Bugün moral değerleri ve öfke açısından, dinamik bir toplumsal süreç yaşanmaktadır. AKP-MHP faşizminin bunca kuşatmasına karşın, toplumsal itirazda hareketli bir dönem, bir karşı koyuş azımsanmayacak düzeydedir. Pandemi süreciyle su yüzüne çıkan neo-liberalizmin krizi, AKP-MHP faşizmini de kapsamına almış ve en bağnaz saldırıları, en kirli oyunları dönüp onu vurma düzeyine gelmiştir.

Devrimci ajitasyondan öte reel bir gerçektir. Faşizm saldırıyor, ama kendi tarihsel sürecinin en zayıf sürecini, en çözümsüz sürecini yaşıyor. Devrimci tarihimizin, devrimci savaş ve birlik konusundaki güçlü kökleri, açtıkları çığır gibi, bugünde yürüyüş güzergahımızdır. Nurhak, Kızıldere, Vartinik, aynı hedefe yönelmiş devrim yolumuzdur.

Devrimin zaferi için pozisyon alan tarihimizin önder bayrakları, bugün faşizme karşı her alanda sürdürdüğümüz savaşımızın, ideolojik-teorik-önderleri olduğu gibi, birlik anlayışımızın da mayalarıdır. HBDH, bu tarihsel devrimci mirasımızın üzerinde yükselmiş ve devrimci savaş mevzilerinde konumlanmıştır.

Nurhak’ların verdiği mesaj nettir. Bu mesaj Kızıldere’de kan ve can pahasına düşmana karşı aynı kararlılıkla direnmiş, dar ağacında Türk ve Kürt halkı başta olmak üzere ezilen halklarımızın özgürlüğü olarak bilenmiş, Diyarbakır zindanlarında düşmanı yenmiştir. Devrimci tarihimizin yolumuzu aydınlatan bu önder bilinci, bugün Gare’de, Amed’de, Dersim’de…. Yani faşizmin barbarlıkla hedefine koyduğu tüm alanlarda, direniş ve kazanma bilinci olarak savaşmaktadır.

Faşizmin katliamlarında dökülen her damla kan, devrim davasını sürdüren devrimci iradedir, devrimci savaşla siyasal iktidara yürüyüştür. Nurhak’ta ölümsüzleşenlerimiz, devrim davamızın yenilmez abideleridir.

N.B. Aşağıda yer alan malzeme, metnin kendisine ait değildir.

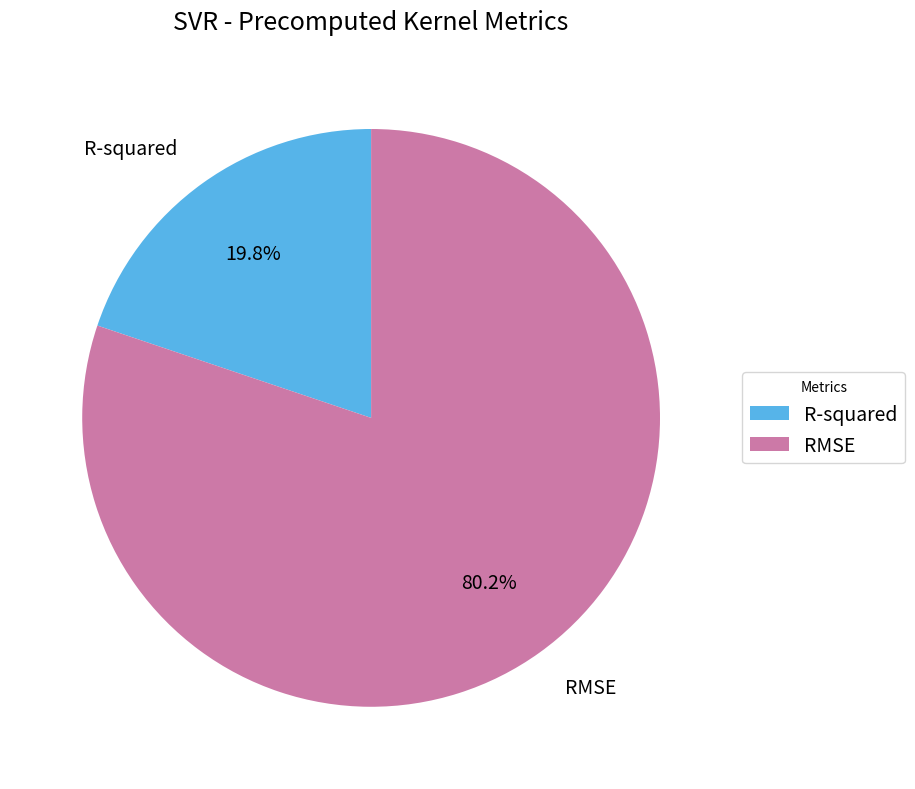

What percentage is NOT represented by R-squared?

80.2%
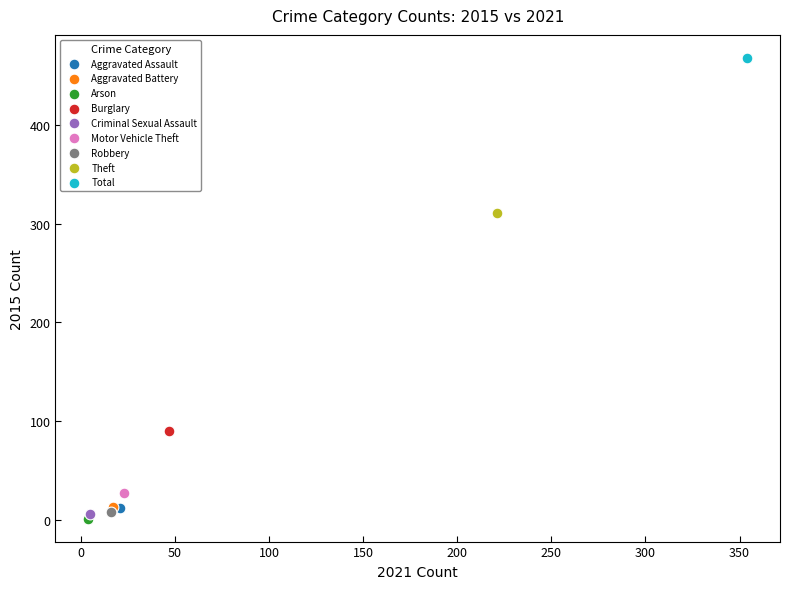

Which series reaches the maximum Y coordinate?

Total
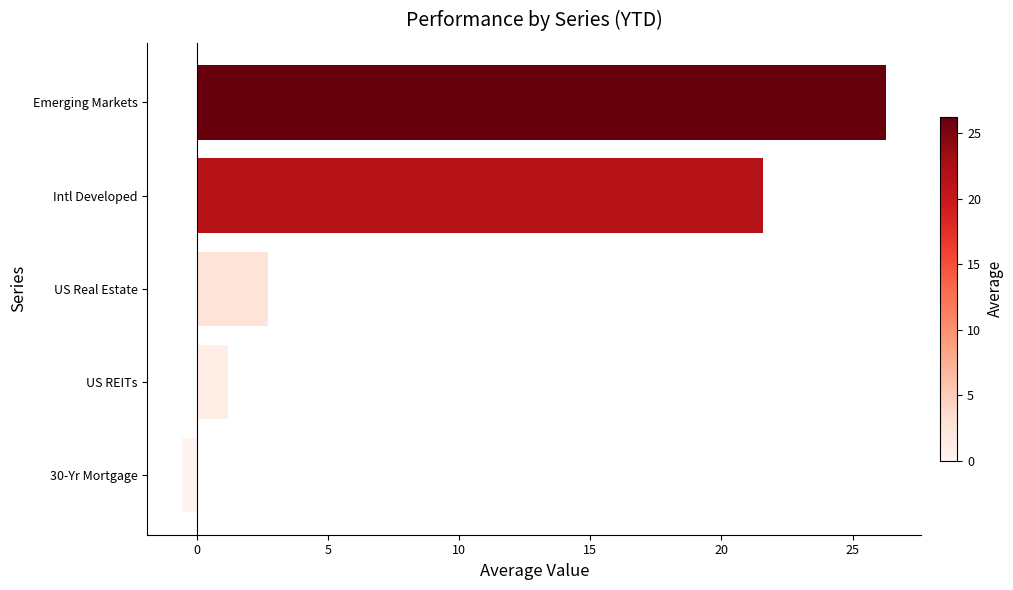

What is the label of the 1st bar from the top?

Emerging Markets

Sinan-Kadir-Alparslan yoldaşlar ölümsüzdür.

Nurhak Şehitleri

dört bir yana haber salsam öldü desem inanır mı dağlar bana geri verin kadir’imi sinan’ımı jandarma kurşunu çaldı canımı tenimden aldı nurhak’a abide kaldı dağlar aldı selamımı nurhak sana güneş doğmaz uçan kuşlar yuva kurmaz dökülen kan yerde kalmaz soracağız hesabını böyle kalır sanma devran yola devam eder kervan öldü sinan doğdu sinan omuzladı silahını

Elde silah, dilde devrimci marşlarıyla ölümsüzleşen Nurhak şehitleri Sinan Cemgil, Alpaslan Özdoğan ve Kadir Manga kavgamızda yaşıyorlar.